(SHORT PROBLEM A) In the forum thread about playing a 1080p Blu-ray file in VLC, shorten the paragraph beginning "Of course, I can't watch it like that" while keeping its main facts.
(SHORT PROBLEM B) In the forum thread about playing a 1080p Blu-ray file in VLC, what is the feature that moves some decoding work to the graphics card called?
(SHORT PROBLEM C) Write the next post in the forum thread about playing a 1080p Blu-ray file in VLC.

# Playing a 1080 BluRay iMax Edition on VLC Player!



## 463098 (Dec 31, 2008)

I want to play the *Transformers.Revenge.of.the.Fallen.IMAX.Edition.2009.1080p.BluRay.Rus.Ukr.Eng.HDCLUB
*
I tried KM Player with the CoreAVC codec but the video is slow behind the audio, but it doesn't lag.

I tried VLC Player, the audio and video is in sync but it frequently stops for a second, then the video and audio continue in sync.

Of course, I can't watch it like that. So what do I need to change in the preferences or something? I got the CoreAVC codec but I don't think I applied it to the VLC player, I don't know how. I know how on the KM Player but not on the VLC.

Actually, it only stops a little with the Russian audio language but with the English DTS it is unwatchable.

My specs:

Windows Vista 32 bit Home Premium
Intel Core Duo
Nvidia GeForce 8400 GS
2 GB RAM
2.20 GHz (2)


----------



## blah789 (Aug 25, 2008)

Lag would probably indicate heavy load on the CPU. I'm guessing your video is in H.264?
If so there's a way to offload some of the decoding to the GPU (it's called DXVA). You need both a decoder and a media player that supports it. AFAIK VLC doesn't support DXVA yet.
Have you tried Media Player Classic Home Cinema?
http://mpc-hc.sourceforge.net/
Very lean program. Be sure to read the instructions on enabling DXVA.
http://mpc-hc.sourceforge.net/DXVASupport.html

I'm not familiar with CoreAVC, but if you wish to stick to it, perhaps there's a setting you can use to enable DXVA decoding.

http://www.tomshardware.com/forum/248058-33-video-hardware-aceleration
(search for the string 8400) says "(the HD2400 and geforce 8400 sometimes chokes with 1080p/i high bitrate video)" so I guess your 8400, even though it supports DXVA, would be on the lower end and might suffer since you have 1080p material.

(DATASET)
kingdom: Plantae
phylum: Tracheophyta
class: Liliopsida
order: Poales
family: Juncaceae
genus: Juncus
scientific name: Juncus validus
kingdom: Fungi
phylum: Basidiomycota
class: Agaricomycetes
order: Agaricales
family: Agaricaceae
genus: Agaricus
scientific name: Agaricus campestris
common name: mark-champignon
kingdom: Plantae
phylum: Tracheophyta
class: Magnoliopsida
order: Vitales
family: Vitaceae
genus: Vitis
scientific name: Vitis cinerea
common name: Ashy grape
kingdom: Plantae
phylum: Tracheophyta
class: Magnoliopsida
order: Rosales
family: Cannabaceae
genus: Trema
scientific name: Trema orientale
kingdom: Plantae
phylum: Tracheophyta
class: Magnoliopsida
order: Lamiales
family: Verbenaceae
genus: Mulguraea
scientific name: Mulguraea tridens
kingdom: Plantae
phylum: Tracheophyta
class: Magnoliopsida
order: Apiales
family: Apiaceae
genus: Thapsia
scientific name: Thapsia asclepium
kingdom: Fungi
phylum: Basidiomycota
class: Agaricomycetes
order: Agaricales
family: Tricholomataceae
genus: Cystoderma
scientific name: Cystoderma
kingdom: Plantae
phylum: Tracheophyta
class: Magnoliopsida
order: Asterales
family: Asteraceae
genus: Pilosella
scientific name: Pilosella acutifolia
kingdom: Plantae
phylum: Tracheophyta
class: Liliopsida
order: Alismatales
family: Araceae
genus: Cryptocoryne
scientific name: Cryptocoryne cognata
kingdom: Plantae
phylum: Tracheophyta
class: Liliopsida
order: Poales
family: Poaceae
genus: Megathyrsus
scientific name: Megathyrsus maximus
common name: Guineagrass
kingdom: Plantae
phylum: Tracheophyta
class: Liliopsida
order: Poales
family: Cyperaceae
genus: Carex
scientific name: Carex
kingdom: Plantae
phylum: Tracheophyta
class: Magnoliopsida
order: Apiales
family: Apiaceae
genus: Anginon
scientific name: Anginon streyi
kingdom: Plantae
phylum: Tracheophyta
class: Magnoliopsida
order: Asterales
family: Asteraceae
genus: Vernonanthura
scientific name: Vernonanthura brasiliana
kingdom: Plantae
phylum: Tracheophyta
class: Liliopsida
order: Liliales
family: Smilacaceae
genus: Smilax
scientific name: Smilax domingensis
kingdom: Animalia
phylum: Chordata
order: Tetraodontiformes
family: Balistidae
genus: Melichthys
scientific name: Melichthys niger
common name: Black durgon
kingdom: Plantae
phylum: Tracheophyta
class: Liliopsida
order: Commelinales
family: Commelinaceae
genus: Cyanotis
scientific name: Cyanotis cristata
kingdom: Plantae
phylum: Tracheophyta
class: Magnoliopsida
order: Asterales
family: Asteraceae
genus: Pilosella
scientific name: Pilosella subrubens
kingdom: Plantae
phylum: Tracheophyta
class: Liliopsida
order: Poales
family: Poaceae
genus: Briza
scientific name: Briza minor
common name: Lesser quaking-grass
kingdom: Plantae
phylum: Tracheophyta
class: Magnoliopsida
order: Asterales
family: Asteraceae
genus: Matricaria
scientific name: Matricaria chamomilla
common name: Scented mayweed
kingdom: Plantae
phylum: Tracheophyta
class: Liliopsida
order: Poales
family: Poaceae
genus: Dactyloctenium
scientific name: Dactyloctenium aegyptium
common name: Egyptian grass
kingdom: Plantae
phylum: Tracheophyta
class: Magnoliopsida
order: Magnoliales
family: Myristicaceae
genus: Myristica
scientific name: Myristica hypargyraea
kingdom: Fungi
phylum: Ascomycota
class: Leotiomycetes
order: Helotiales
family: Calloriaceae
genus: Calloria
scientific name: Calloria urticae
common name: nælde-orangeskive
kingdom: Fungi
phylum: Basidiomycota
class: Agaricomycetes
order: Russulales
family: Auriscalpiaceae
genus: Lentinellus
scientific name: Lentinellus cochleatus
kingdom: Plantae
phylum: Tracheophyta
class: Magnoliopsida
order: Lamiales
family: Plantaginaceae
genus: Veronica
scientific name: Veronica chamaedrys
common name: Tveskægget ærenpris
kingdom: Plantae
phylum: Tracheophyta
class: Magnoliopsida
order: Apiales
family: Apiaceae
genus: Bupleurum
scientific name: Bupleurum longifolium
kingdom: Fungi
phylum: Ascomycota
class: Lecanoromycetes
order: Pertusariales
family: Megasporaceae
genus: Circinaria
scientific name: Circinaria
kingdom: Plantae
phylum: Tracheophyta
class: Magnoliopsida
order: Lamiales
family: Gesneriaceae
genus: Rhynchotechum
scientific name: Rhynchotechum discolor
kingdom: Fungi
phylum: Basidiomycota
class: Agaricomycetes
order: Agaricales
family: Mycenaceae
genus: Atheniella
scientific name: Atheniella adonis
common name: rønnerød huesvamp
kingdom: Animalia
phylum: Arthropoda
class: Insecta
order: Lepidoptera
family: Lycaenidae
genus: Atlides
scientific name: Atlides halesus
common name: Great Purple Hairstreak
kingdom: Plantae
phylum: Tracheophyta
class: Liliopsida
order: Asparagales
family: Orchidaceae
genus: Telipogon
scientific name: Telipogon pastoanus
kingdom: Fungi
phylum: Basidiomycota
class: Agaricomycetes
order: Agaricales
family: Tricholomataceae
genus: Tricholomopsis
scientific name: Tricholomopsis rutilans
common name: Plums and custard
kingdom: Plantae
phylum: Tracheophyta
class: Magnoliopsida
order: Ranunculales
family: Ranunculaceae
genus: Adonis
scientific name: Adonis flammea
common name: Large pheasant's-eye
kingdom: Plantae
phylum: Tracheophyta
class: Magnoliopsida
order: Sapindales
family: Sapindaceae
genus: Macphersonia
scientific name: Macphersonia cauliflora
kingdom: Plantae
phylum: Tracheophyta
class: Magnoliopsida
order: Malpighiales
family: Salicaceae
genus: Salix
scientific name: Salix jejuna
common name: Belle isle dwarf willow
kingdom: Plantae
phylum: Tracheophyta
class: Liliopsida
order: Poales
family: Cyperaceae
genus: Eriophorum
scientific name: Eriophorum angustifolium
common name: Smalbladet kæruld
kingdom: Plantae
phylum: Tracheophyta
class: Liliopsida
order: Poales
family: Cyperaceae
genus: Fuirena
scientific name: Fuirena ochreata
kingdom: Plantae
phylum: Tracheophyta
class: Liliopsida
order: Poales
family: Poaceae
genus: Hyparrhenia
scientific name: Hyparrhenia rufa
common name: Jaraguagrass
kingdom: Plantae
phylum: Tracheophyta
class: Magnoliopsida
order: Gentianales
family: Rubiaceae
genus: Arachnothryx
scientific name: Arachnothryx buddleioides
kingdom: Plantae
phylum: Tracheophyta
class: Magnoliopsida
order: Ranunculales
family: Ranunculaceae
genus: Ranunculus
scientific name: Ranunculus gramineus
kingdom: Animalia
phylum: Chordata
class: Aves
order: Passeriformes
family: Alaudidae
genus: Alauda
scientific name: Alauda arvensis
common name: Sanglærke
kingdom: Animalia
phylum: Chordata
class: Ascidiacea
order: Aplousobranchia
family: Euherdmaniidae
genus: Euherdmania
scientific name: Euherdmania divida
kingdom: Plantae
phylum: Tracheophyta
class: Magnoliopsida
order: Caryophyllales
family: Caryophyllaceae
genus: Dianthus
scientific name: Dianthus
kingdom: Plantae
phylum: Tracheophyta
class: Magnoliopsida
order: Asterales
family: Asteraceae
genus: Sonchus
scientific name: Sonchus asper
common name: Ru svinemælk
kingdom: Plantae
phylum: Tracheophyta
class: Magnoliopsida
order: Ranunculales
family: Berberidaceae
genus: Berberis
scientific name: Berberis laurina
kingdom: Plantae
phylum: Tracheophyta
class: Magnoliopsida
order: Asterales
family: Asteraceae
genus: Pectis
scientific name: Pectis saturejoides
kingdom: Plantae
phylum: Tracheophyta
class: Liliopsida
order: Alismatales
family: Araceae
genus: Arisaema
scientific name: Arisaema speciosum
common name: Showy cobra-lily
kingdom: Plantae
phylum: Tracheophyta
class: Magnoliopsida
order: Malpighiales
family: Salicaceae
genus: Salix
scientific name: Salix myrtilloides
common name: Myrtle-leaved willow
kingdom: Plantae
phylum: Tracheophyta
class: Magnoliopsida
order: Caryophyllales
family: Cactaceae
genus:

(TASK ANSWER A) The poster can't watch the video this way and asks what to change in the preferences. They have the CoreAVC codec but don't know how to apply it to VLC, only to KM Player.

(TASK ANSWER B) DXVA

(TASK ANSWER C)
Just to monitor things, press ctrl-alt-del to run the task manager, then look under the performance tab at CPU usage while you're playing the video with various players.


----------



## 463098 (Dec 31, 2008)

blah789 said:


> Lag would probably indicate heavy load on the CPU. I'm guessing your video is in H.264?
> If so there's a way to offload some of the decoding to the GPU (it's called DXVA). You need both a decoder and a media player that supports it. AFAIK VLC doesn't support DXVA yet.
> Have you tried Media Player Classic Home Cinema?
> http://mpc-hc.sourceforge.net/
> ...


Yes, the video is in H.264.

I've downloaded Media Player Classical Home Cinema and enabled DXVA for both H.264 versions. The movie plays smoothly, thank you!

But I can see film grains, is that because of the supressions of the codec or a filter that is on? Is this what is required so the movie plays smoothly, especially for 1080p?

Although there's another problem. A double vertical red line moves across the screen and when it gets to the right side it repeats from the left side, which is really annoying? Anyway to fix that?


----------



## blah789 (Aug 25, 2008)

I wouldn't be able to help you with the latter, because I don't have hardware capable of DXVA to test.
You could ask on the doom9.org forums though
http://85.230.118.136/forumdisplay.php?f=15
(normally that should be forum.doom9.org, but somehow the DNS server's down or something so you have to go by IP address for a little while)


----------



## ebackhus (Apr 21, 2005)

Sounds like an illegal copy of the movie.


----------



## 463098 (Dec 31, 2008)

ebackhus said:


> Sounds like an illegal copy of the movie.


, no way, lol.

Also, I checked the threads, I can't find the part about the red line bug or whatever it is. Should I search more?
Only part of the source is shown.